[Electronic design automation data]
────────────────────
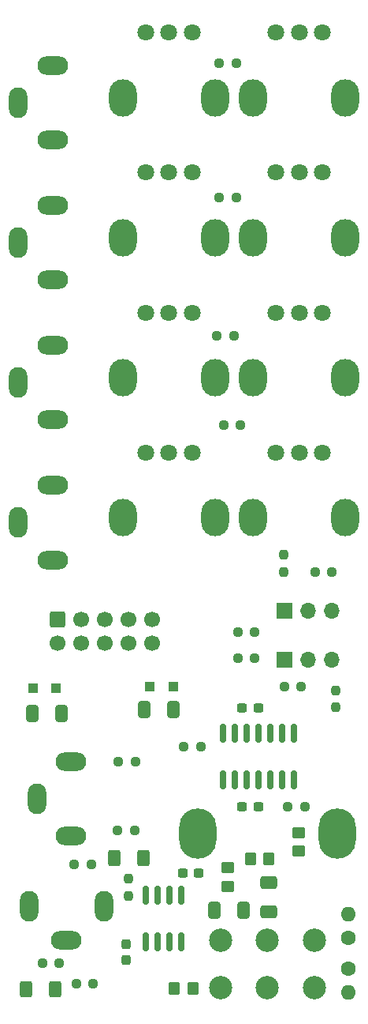
<source format=gbr>
%TF.GenerationSoftware,KiCad,Pcbnew,6.0.5-a6ca702e91~116~ubuntu22.04.1*%
%TF.CreationDate,2022-06-08T16:41:22-07:00*%
%TF.ProjectId,HEAR,48454152-2e6b-4696-9361-645f70636258,2.1*%
%TF.SameCoordinates,Original*%
%TF.FileFunction,Soldermask,Bot*%
%TF.FilePolarity,Negative*%
%FSLAX46Y46*%
G04 Gerber Fmt 4.6, Leading zero omitted, Abs format (unit mm)*
G04 Created by KiCad (PCBNEW 6.0.5-a6ca702e91~116~ubuntu22.04.1) date 2022-06-08 16:41:22*
%MOMM*%
%LPD*%
G01*
G04 APERTURE LIST*
G04 Aperture macros list*
%AMRoundRect*
0 Rectangle with rounded corners*
0 $1 Rounding radius*
0 $2 $3 $4 $5 $6 $7 $8 $9 X,Y pos of 4 corners*
0 Add a 4 corners polygon primitive as box body*
4,1,4,$2,$3,$4,$5,$6,$7,$8,$9,$2,$3,0*
0 Add four circle primitives for the rounded corners*
1,1,$1+$1,$2,$3*
1,1,$1+$1,$4,$5*
1,1,$1+$1,$6,$7*
1,1,$1+$1,$8,$9*
0 Add four rect primitives between the rounded corners*
20,1,$1+$1,$2,$3,$4,$5,0*
20,1,$1+$1,$4,$5,$6,$7,0*
20,1,$1+$1,$6,$7,$8,$9,0*
20,1,$1+$1,$8,$9,$2,$3,0*%
G04 Aperture macros list end*
%ADD10O,3.300000X2.000000*%
%ADD11O,2.000000X3.300000*%
%ADD12O,3.000000X4.000000*%
%ADD13C,1.800000*%
%ADD14O,4.000000X5.400000*%
%ADD15C,2.500000*%
%ADD16RoundRect,0.250000X0.412500X0.650000X-0.412500X0.650000X-0.412500X-0.650000X0.412500X-0.650000X0*%
%ADD17RoundRect,0.237500X0.300000X0.237500X-0.300000X0.237500X-0.300000X-0.237500X0.300000X-0.237500X0*%
%ADD18RoundRect,0.237500X-0.300000X-0.237500X0.300000X-0.237500X0.300000X0.237500X-0.300000X0.237500X0*%
%ADD19RoundRect,0.237500X0.237500X-0.300000X0.237500X0.300000X-0.237500X0.300000X-0.237500X-0.300000X0*%
%ADD20R,1.000000X1.000000*%
%ADD21RoundRect,0.237500X-0.250000X-0.237500X0.250000X-0.237500X0.250000X0.237500X-0.250000X0.237500X0*%
%ADD22RoundRect,0.237500X0.250000X0.237500X-0.250000X0.237500X-0.250000X-0.237500X0.250000X-0.237500X0*%
%ADD23RoundRect,0.237500X-0.237500X0.250000X-0.237500X-0.250000X0.237500X-0.250000X0.237500X0.250000X0*%
%ADD24RoundRect,0.150000X-0.150000X0.825000X-0.150000X-0.825000X0.150000X-0.825000X0.150000X0.825000X0*%
%ADD25RoundRect,0.250000X-0.600000X0.600000X-0.600000X-0.600000X0.600000X-0.600000X0.600000X0.600000X0*%
%ADD26C,1.700000*%
%ADD27RoundRect,0.250000X0.650000X-0.412500X0.650000X0.412500X-0.650000X0.412500X-0.650000X-0.412500X0*%
%ADD28RoundRect,0.250000X-0.400000X-0.625000X0.400000X-0.625000X0.400000X0.625000X-0.400000X0.625000X0*%
%ADD29R,1.700000X1.700000*%
%ADD30O,1.700000X1.700000*%
%ADD31RoundRect,0.250000X0.350000X0.450000X-0.350000X0.450000X-0.350000X-0.450000X0.350000X-0.450000X0*%
%ADD32RoundRect,0.250000X-0.450000X0.350000X-0.450000X-0.350000X0.450000X-0.350000X0.450000X0.350000X0*%
%ADD33RoundRect,0.250000X0.450000X-0.350000X0.450000X0.350000X-0.450000X0.350000X-0.450000X-0.350000X0*%
%ADD34RoundRect,0.237500X0.237500X-0.250000X0.237500X0.250000X-0.237500X0.250000X-0.237500X-0.250000X0*%
%ADD35RoundRect,0.150000X0.150000X-0.825000X0.150000X0.825000X-0.150000X0.825000X-0.150000X-0.825000X0*%
%ADD36C,1.600000*%
%ADD37O,1.600000X1.600000*%
G04 APERTURE END LIST*
D10*
%TO.C,J2*%
X5500000Y-28400000D03*
D11*
X1800000Y-24400000D03*
D10*
X5500000Y-20400000D03*
%TD*%
D12*
%TO.C,RV9*%
X27034000Y-53900000D03*
X36966000Y-53900000D03*
D13*
X29500000Y-46900000D03*
X32000000Y-46900000D03*
X34500000Y-46900000D03*
%TD*%
D10*
%TO.C,J1*%
X5500000Y-13400000D03*
D11*
X1800000Y-9400000D03*
D10*
X5500000Y-5400000D03*
%TD*%
%TO.C,J3*%
X5500000Y-43400000D03*
D11*
X1800000Y-39400000D03*
D10*
X5500000Y-35400000D03*
%TD*%
D12*
%TO.C,RV2*%
X13034000Y-8900000D03*
X22966000Y-8900000D03*
D13*
X15500000Y-1900000D03*
X18000000Y-1900000D03*
X20500000Y-1900000D03*
%TD*%
D12*
%TO.C,RV7*%
X36966000Y-23900000D03*
X27034000Y-23900000D03*
D13*
X29500000Y-16900000D03*
X32000000Y-16900000D03*
X34500000Y-16900000D03*
%TD*%
D12*
%TO.C,RV8*%
X27034000Y-38900000D03*
X36966000Y-38900000D03*
D13*
X29500000Y-31900000D03*
X32000000Y-31900000D03*
X34500000Y-31900000D03*
%TD*%
D14*
%TO.C,RV1*%
X36100000Y-87700000D03*
X21100000Y-87700000D03*
D15*
X33600000Y-99200000D03*
X28600000Y-99200000D03*
X23600000Y-99200000D03*
X33600000Y-104200000D03*
X28600000Y-104200000D03*
X23600000Y-104200000D03*
%TD*%
D12*
%TO.C,RV4*%
X22966000Y-38900000D03*
X13034000Y-38900000D03*
D13*
X15500000Y-31900000D03*
X18000000Y-31900000D03*
X20500000Y-31900000D03*
%TD*%
D10*
%TO.C,J13*%
X7500000Y-88000000D03*
D11*
X3800000Y-84000000D03*
D10*
X7500000Y-80000000D03*
%TD*%
D12*
%TO.C,RV3*%
X13034000Y-23900000D03*
X22966000Y-23900000D03*
D13*
X15500000Y-16900000D03*
X18000000Y-16900000D03*
X20500000Y-16900000D03*
%TD*%
D12*
%TO.C,RV5*%
X13034000Y-53900000D03*
X22966000Y-53900000D03*
D13*
X15500000Y-46900000D03*
X18000000Y-46900000D03*
X20500000Y-46900000D03*
%TD*%
D12*
%TO.C,RV6*%
X36966000Y-8900000D03*
X27034000Y-8900000D03*
D13*
X29500000Y-1900000D03*
X32000000Y-1900000D03*
X34500000Y-1900000D03*
%TD*%
D10*
%TO.C,J4*%
X5500000Y-58400000D03*
D11*
X1800000Y-54400000D03*
D10*
X5500000Y-50400000D03*
%TD*%
D11*
%TO.C,J14*%
X11000000Y-95500000D03*
D10*
X7000000Y-99200000D03*
D11*
X3000000Y-95500000D03*
%TD*%
D16*
%TO.C,C5*%
X18462500Y-74400000D03*
X15337500Y-74400000D03*
%TD*%
%TO.C,C6*%
X6462500Y-74900000D03*
X3337500Y-74900000D03*
%TD*%
D17*
%TO.C,C7*%
X27608700Y-74269600D03*
X25883700Y-74269600D03*
%TD*%
%TO.C,C8*%
X27608700Y-84810600D03*
X25883700Y-84810600D03*
%TD*%
D18*
%TO.C,C9*%
X19463700Y-91945800D03*
X21188700Y-91945800D03*
%TD*%
D19*
%TO.C,C10*%
X13392000Y-101291900D03*
X13392000Y-99566900D03*
%TD*%
D20*
%TO.C,D1*%
X18471200Y-71983600D03*
X15971200Y-71983600D03*
%TD*%
%TO.C,D2*%
X5898200Y-72110600D03*
X3398200Y-72110600D03*
%TD*%
D21*
%TO.C,R17*%
X25387500Y-68900000D03*
X27212500Y-68900000D03*
%TD*%
D22*
%TO.C,R19*%
X35532700Y-59664600D03*
X33707700Y-59664600D03*
%TD*%
D23*
%TO.C,R20*%
X30378400Y-57863100D03*
X30378400Y-59688100D03*
%TD*%
D21*
%TO.C,R21*%
X30405700Y-71983600D03*
X32230700Y-71983600D03*
%TD*%
D23*
%TO.C,R22*%
X35900000Y-72387500D03*
X35900000Y-74212500D03*
%TD*%
D22*
%TO.C,R27*%
X21441900Y-78458400D03*
X19616900Y-78458400D03*
%TD*%
D21*
%TO.C,R28*%
X30786700Y-84810600D03*
X32611700Y-84810600D03*
%TD*%
D22*
%TO.C,R29*%
X14406100Y-80033200D03*
X12581100Y-80033200D03*
%TD*%
%TO.C,R30*%
X14323700Y-87350600D03*
X12498700Y-87350600D03*
%TD*%
D24*
%TO.C,U1*%
X23825200Y-77001600D03*
X25095200Y-77001600D03*
X26365200Y-77001600D03*
X27635200Y-77001600D03*
X28905200Y-77001600D03*
X30175200Y-77001600D03*
X31445200Y-77001600D03*
X31445200Y-81951600D03*
X30175200Y-81951600D03*
X28905200Y-81951600D03*
X27635200Y-81951600D03*
X26365200Y-81951600D03*
X25095200Y-81951600D03*
X23825200Y-81951600D03*
%TD*%
D25*
%TO.C,J12*%
X6045200Y-64800000D03*
D26*
X6045200Y-67340000D03*
X8585200Y-64800000D03*
X8585200Y-67340000D03*
X11125200Y-64800000D03*
X11125200Y-67340000D03*
X13665200Y-64800000D03*
X13665200Y-67340000D03*
X16205200Y-64800000D03*
X16205200Y-67340000D03*
%TD*%
D21*
%TO.C,R7*%
X23877900Y-43992800D03*
X25702900Y-43992800D03*
%TD*%
D27*
%TO.C,C2*%
X28759000Y-96099100D03*
X28759000Y-92974100D03*
%TD*%
D28*
%TO.C,R34*%
X12172200Y-90371000D03*
X15272200Y-90371000D03*
%TD*%
D16*
%TO.C,C1*%
X26028900Y-95908200D03*
X22903900Y-95908200D03*
%TD*%
D29*
%TO.C,J5*%
X30429200Y-69062600D03*
D30*
X32969200Y-69062600D03*
X35509200Y-69062600D03*
%TD*%
D21*
%TO.C,R23*%
X4402300Y-101648600D03*
X6227300Y-101648600D03*
%TD*%
D31*
%TO.C,R35*%
X28768400Y-90421800D03*
X26768400Y-90421800D03*
%TD*%
D21*
%TO.C,R5*%
X23166700Y-34391600D03*
X24991700Y-34391600D03*
%TD*%
D31*
%TO.C,R15*%
X20564200Y-104341000D03*
X18564200Y-104341000D03*
%TD*%
D32*
%TO.C,R16*%
X24339400Y-91403000D03*
X24339400Y-93403000D03*
%TD*%
D33*
%TO.C,R36*%
X31953200Y-89620600D03*
X31953200Y-87620600D03*
%TD*%
D34*
%TO.C,R24*%
X13620600Y-94382300D03*
X13620600Y-92557300D03*
%TD*%
D35*
%TO.C,U2*%
X19310200Y-99297600D03*
X18040200Y-99297600D03*
X16770200Y-99297600D03*
X15500200Y-99297600D03*
X15500200Y-94347600D03*
X16770200Y-94347600D03*
X18040200Y-94347600D03*
X19310200Y-94347600D03*
%TD*%
D36*
%TO.C,R2*%
X37287200Y-102180600D03*
D37*
X37287200Y-104720600D03*
%TD*%
D29*
%TO.C,J6*%
X30444200Y-63855600D03*
D30*
X32984200Y-63855600D03*
X35524200Y-63855600D03*
%TD*%
D21*
%TO.C,R25*%
X8034500Y-103782200D03*
X9859500Y-103782200D03*
%TD*%
D28*
%TO.C,R33*%
X2647200Y-104391800D03*
X5747200Y-104391800D03*
%TD*%
D21*
%TO.C,R26*%
X7856700Y-91006000D03*
X9681700Y-91006000D03*
%TD*%
%TO.C,R38*%
X25387500Y-66100000D03*
X27212500Y-66100000D03*
%TD*%
%TO.C,R3*%
X23420700Y-19532600D03*
X25245700Y-19532600D03*
%TD*%
%TO.C,R1*%
X23420700Y-5181600D03*
X25245700Y-5181600D03*
%TD*%
D36*
%TO.C,R4*%
X37287200Y-98936600D03*
D37*
X37287200Y-96396600D03*
%TD*%
M02*

</source>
────────────────────
> _WHAT THIS TASK INVOLVES_
Produce only the lines from the line containing "X35532700Y-59664600D03*" through the line containing "X8585200Y-64800000D03*", inclusive of both, exactly as they stand in the entries above.

> _TASK RESPONSE_
X35532700Y-59664600D03*
X33707700Y-59664600D03*
%TD*%
D23*
%TO.C,R20*%
X30378400Y-57863100D03*
X30378400Y-59688100D03*
%TD*%
D21*
%TO.C,R21*%
X30405700Y-71983600D03*
X32230700Y-71983600D03*
%TD*%
D23*
%TO.C,R22*%
X35900000Y-72387500D03*
X35900000Y-74212500D03*
%TD*%
D22*
%TO.C,R27*%
X21441900Y-78458400D03*
X19616900Y-78458400D03*
%TD*%
D21*
%TO.C,R28*%
X30786700Y-84810600D03*
X32611700Y-84810600D03*
%TD*%
D22*
%TO.C,R29*%
X14406100Y-80033200D03*
X12581100Y-80033200D03*
%TD*%
%TO.C,R30*%
X14323700Y-87350600D03*
X12498700Y-87350600D03*
%TD*%
D24*
%TO.C,U1*%
X23825200Y-77001600D03*
X25095200Y-77001600D03*
X26365200Y-77001600D03*
X27635200Y-77001600D03*
X28905200Y-77001600D03*
X30175200Y-77001600D03*
X31445200Y-77001600D03*
X31445200Y-81951600D03*
X30175200Y-81951600D03*
X28905200Y-81951600D03*
X27635200Y-81951600D03*
X26365200Y-81951600D03*
X25095200Y-81951600D03*
X23825200Y-81951600D03*
%TD*%
D25*
%TO.C,J12*%
X6045200Y-64800000D03*
D26*
X6045200Y-67340000D03*
X8585200Y-64800000D03*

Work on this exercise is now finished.